Indício de multa surgiu também no texto de Santos (2008), no caso de quebra de
contrato, o preço estipulado para estes casos era em torno de 20 a 30 siclos de
prata. A multa segundo o dicionário Houaiss (2003) é um valor cobrado em dinheiro
como penalidade.
Diante de todos os fatos aqui apresentados tornaram-se evidentes a utilidade de
matemática financeira nos arquivos das empresas familiares paleobabilônicas e
neobabilônicas.
48
5. CONCLUSÃO
Finalmente pode-se responder a principal questão levantada em torno deste
trabalho: Qual a utilidade da matemática financeira na elaboração dos arquivos das
empresas familiares paleobabilônicas e neobabilônicas no período (2000 – 1595
a.e.C.) e (639 – 595 a.e.C.)? E não foi apenas uma utilidade, e sim, várias utilidades,
mencionadas abaixo:
A matemática financeira embasou os arquivos destas empresas pois trazia
segurança aos credores quanto a garantia dos lucros ao final dos prazos das
transações, a partir do momento que na elaboração do contrato, se estipulava um
tempo fixo, mensal ou anual para que o devedor quitasse a parcela referente ao mês
ou ao ano.

━━━━━━━━

O que fazer:
A. Segundo o texto sobre a matemática financeira babilônica, qual era o preço estipulado nos casos de quebra de contrato?
B. Liste todos os anos que aparecem no texto sobre a matemática financeira babilônica, incluindo os que delimitam os períodos históricos.
C. Por favor, dê continuidade ao texto sobre a matemática financeira babilônica a partir do ponto em que ele termina.

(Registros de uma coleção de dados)

━━━━━━━━

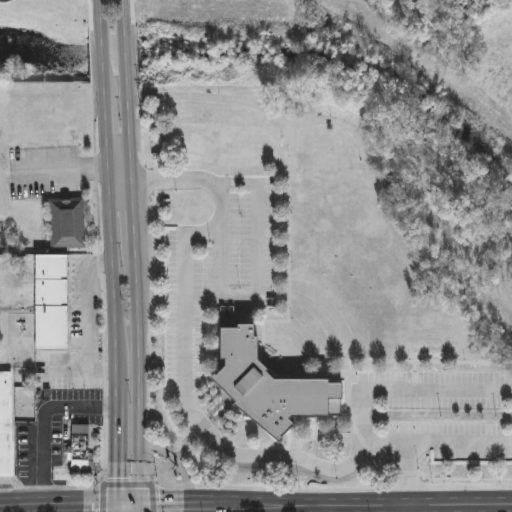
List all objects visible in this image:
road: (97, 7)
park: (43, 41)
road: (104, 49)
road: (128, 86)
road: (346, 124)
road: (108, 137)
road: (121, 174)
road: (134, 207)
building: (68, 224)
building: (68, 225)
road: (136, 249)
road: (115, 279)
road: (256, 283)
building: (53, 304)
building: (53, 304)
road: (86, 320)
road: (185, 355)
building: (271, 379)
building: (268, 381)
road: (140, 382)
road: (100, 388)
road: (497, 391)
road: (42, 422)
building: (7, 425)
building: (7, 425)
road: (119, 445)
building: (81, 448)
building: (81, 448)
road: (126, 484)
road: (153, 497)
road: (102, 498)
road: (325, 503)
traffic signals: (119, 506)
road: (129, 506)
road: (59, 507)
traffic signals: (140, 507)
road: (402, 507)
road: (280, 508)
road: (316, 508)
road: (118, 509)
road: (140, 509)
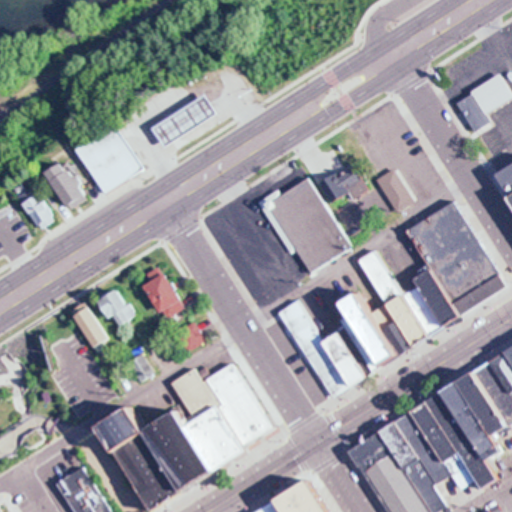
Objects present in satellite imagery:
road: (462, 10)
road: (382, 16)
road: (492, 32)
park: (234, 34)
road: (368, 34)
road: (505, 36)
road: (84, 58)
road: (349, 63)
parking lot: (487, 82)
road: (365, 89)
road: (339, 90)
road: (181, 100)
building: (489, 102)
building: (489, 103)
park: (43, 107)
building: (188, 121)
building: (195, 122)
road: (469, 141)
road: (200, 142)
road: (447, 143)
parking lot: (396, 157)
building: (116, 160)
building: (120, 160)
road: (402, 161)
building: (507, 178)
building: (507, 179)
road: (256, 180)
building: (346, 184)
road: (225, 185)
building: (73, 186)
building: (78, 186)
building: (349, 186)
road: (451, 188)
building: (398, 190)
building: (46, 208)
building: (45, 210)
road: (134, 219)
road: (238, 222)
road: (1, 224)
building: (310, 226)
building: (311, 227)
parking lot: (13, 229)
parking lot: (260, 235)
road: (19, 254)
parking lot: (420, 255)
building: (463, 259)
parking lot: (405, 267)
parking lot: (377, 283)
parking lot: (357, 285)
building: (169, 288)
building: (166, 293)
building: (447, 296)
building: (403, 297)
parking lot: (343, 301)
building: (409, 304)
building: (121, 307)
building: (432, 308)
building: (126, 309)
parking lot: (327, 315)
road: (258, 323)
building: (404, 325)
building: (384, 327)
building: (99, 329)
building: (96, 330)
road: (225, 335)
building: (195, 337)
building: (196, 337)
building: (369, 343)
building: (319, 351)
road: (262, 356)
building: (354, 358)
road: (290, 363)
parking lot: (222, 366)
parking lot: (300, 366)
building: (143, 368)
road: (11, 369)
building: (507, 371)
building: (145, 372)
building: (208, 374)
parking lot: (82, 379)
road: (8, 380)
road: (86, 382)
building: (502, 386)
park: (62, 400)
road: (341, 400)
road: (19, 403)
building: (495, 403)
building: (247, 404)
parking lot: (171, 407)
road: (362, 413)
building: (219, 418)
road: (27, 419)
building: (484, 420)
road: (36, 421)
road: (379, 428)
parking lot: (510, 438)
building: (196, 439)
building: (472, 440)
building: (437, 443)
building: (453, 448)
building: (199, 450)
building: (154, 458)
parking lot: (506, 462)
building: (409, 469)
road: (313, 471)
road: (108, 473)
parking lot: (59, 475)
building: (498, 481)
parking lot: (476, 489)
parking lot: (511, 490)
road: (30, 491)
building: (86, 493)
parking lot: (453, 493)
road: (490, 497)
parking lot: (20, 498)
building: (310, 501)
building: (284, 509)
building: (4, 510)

━━━━━━━━

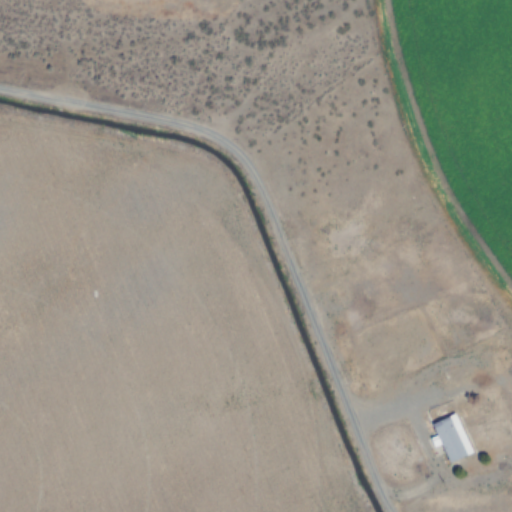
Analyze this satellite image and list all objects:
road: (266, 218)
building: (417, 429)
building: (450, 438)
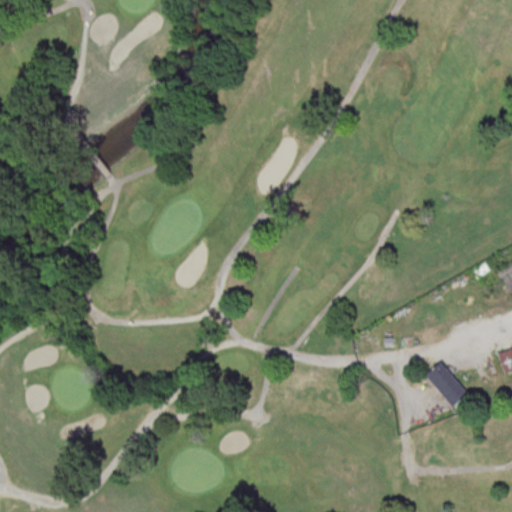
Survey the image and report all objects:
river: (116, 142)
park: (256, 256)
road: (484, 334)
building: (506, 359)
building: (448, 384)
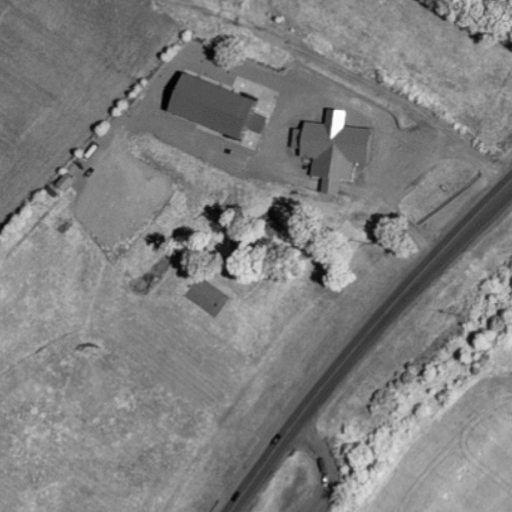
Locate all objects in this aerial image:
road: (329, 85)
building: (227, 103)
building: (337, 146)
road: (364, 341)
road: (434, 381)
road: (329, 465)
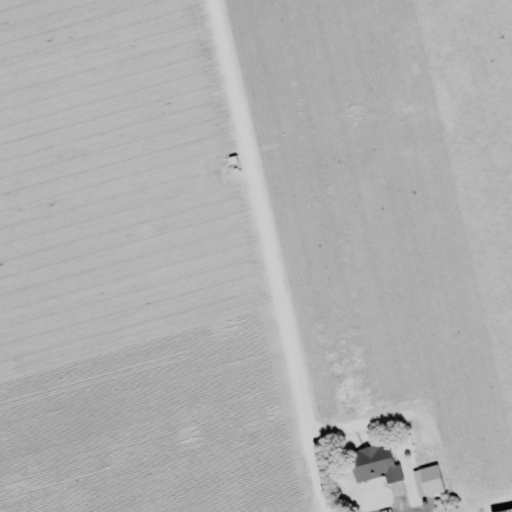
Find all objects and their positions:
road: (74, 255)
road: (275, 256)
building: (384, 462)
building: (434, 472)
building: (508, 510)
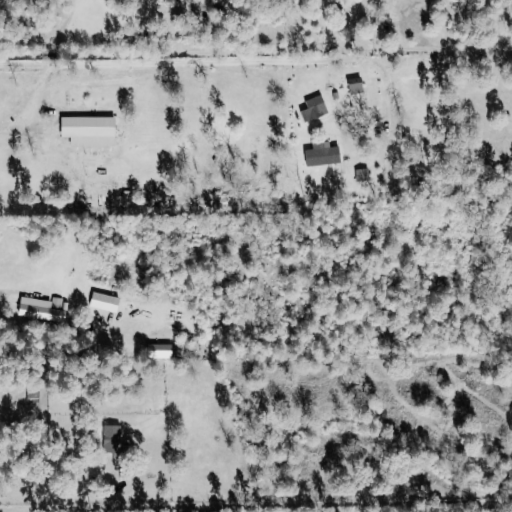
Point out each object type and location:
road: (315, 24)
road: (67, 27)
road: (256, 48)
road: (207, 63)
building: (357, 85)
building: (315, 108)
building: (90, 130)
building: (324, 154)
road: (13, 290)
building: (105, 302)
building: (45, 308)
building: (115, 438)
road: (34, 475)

━━━━━━━━

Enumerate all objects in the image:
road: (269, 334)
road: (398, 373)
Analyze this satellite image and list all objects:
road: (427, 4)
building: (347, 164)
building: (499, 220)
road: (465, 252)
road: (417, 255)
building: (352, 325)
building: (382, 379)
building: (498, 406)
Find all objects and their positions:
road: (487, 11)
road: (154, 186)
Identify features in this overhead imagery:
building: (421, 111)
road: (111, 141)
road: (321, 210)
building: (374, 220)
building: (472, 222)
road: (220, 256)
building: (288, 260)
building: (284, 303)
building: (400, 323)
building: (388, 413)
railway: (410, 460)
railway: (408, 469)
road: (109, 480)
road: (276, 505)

━━━━━━━━

Respostas:
A. Em torno de 20 a 30 siclos de prata.

B. 2008, 2003, 2000 a.e.C., 1595 a.e.C., 639 a.e.C. e 595 a.e.C.

C.
A matemática financeira organizava e delimitava os critérios aplicados nas
transações, os quais ficavam explicitados nos termos dos contratos, quando os
mesmos faziam menção de prazos, taxas e juros, conforme consta no código de
Hamurábi e em arquivos que constavam alguma compensação e sobretudo nos
arquivos relativos a empréstimos, com isso notou-se que a utilização de tais
elementos era uma norma utilizada de forma intuitiva e por funcionar da forma que
era imposta, esta norma era utilizada pelos negociantes, ajustando de forma
benéfica os interesses de ambas as partes.
Esta matemática enriquecia não só o patrimônio, como também a própria estrutura
dos contratos transacionais, e a cada crescimento e sucesso em tais transações,
mais experientes se tornavam os negociantes para elaborar os contratos, notas
fiscais, promissórias, e demais arquivos, os negociantes suponho que já tinham uma
noção de capital, montante e do lucro ao final de uma transação.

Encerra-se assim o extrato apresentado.